Die Bautätigkeit ist der sichtbarste Ausdruck des Wachstums. In vielen Ortschaften stehen Kräne dauerhaft, alte Häuser werden durch mehrgeschossige Apartmentblöcke ersetzt, und Baustellenlärm beginnt früh am Morgen. Für dich hat das zwei Folgen: Der Ausblick, den du bei der Besichtigung siehst, kann in einem Jahr zugebaut sein, und die Qualität vieler Neubauten ist auf schnellen Verkauf ausgelegt, nicht auf Sommer- und Winterkomfort. Prüfe vor der Unterschrift, ob im Nachbargrundstück eine Baugenehmigung anhängig ist, denn diese Informationen sind öffentlich einsehbar und ersparen dir zwei Jahre Presslufthammer.

Klima, Kultur und Insel-Enge

Der Sommer ist kein Urlaub

Von Juni bis September ist es heiß und feucht, Hitzewellen mit über 35 Grad und tropischen Nächten sind normal. Klimaanlagen laufen dauerhaft, was die Stromrechnung treibt. Wer aus Mitteleuropa kommt, unterschätzt regelmäßig, wie anstrengend vier Monate ohne Abkühlung sind.

Sprache und Nähe

Englisch ist Amtssprache, im Alltag funktioniert alles. Sobald es privat wird, wird Maltesisch gesprochen, und maltesische Gesellschaft ist stark familien- und ortsbezogen. Echte Freundschaften entstehen langsam, viele Zugezogene bleiben in der Expat-Blase hängen. Dazu kommt die Enge: In zwei Wochenenden hast du die Insel gesehen, jeder Ausflug endet am Wasser, und wenn du weg willst, brauchst du ein Flugzeug oder die Fähre. Inselkoller ist der häufigste Grund, warum Auswanderer Malta nach zwei bis drei Jahren wieder verlassen.

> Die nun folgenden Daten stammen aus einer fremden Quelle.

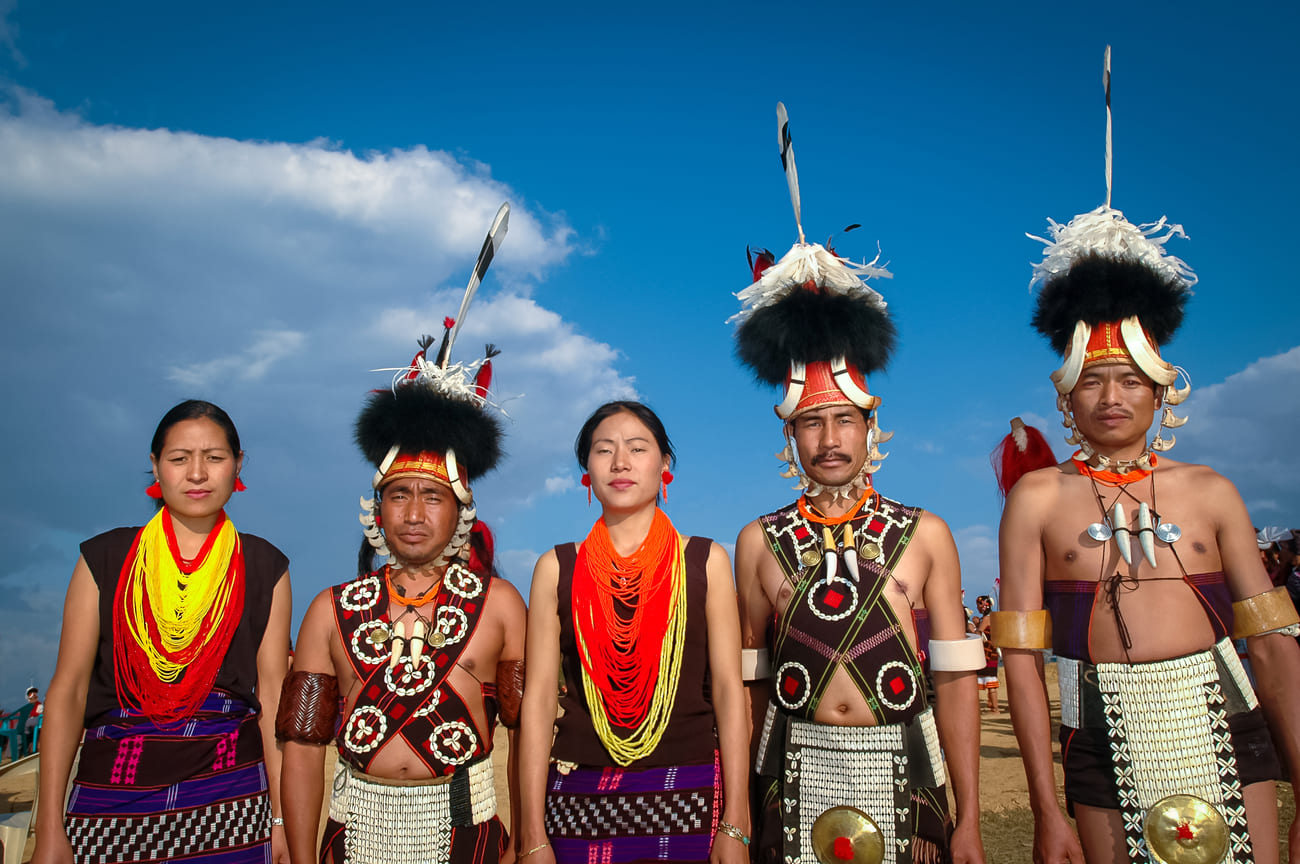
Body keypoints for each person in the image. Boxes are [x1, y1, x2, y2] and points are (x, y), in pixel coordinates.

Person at [993, 51, 1300, 864]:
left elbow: (1271, 649)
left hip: (1226, 720)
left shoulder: (1212, 494)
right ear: (1067, 395)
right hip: (1099, 730)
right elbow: (1020, 660)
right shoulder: (1038, 501)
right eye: (1093, 380)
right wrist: (1046, 809)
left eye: (1131, 378)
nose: (1112, 396)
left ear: (1163, 390)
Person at [733, 104, 985, 864]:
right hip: (793, 778)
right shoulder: (759, 541)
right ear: (790, 437)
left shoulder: (928, 533)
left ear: (872, 431)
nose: (831, 438)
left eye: (846, 420)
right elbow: (748, 688)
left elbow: (958, 683)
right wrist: (740, 819)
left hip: (909, 776)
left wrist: (969, 816)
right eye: (813, 423)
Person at [279, 203, 526, 864]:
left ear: (460, 512)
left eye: (431, 497)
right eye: (399, 495)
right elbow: (302, 747)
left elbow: (533, 736)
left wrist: (524, 849)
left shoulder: (500, 607)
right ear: (377, 510)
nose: (415, 513)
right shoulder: (329, 612)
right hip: (352, 836)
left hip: (467, 835)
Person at [33, 399, 293, 864]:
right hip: (110, 797)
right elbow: (69, 689)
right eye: (179, 459)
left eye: (214, 458)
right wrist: (51, 827)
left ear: (237, 465)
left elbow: (272, 696)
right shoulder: (105, 558)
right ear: (155, 466)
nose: (197, 473)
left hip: (230, 799)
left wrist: (280, 823)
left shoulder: (263, 564)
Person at [517, 401, 750, 864]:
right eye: (604, 451)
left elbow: (728, 689)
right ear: (587, 470)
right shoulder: (557, 568)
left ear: (664, 465)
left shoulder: (704, 563)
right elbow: (540, 698)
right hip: (578, 799)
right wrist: (532, 835)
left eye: (637, 448)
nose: (620, 462)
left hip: (688, 792)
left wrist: (736, 823)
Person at [972, 598, 1000, 714]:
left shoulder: (987, 619)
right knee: (991, 680)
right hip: (992, 652)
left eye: (978, 605)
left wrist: (973, 625)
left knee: (988, 680)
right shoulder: (992, 618)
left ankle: (994, 708)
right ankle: (993, 706)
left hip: (987, 653)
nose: (977, 608)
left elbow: (979, 633)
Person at [23, 687, 42, 751]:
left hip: (35, 725)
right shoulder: (26, 707)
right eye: (31, 693)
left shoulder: (39, 705)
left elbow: (38, 714)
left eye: (35, 693)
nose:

Lohnt sich Malta für dich?

Malta funktioniert gut für Menschen mit ortsunabhängigem Einkommen, klarer steuerlicher Planung und Toleranz für Enge, Lärm und Hitze. Es funktioniert schlecht für alle, die einen lokalen Job suchen, ein Haus im Grünen erwarten oder eine planbare medizinische Versorgung ohne private Zusatzabsicherung brauchen. Mach vor der Entscheidung zwei Dinge: Verbringe einen kompletten August auf der Insel, nicht einen Mai, und lass deine Steuersituation auf beiden Seiten der Grenze durchrechnen, bevor du kündigst. Wer das tut, erlebt danach kaum noch böse Überraschungen.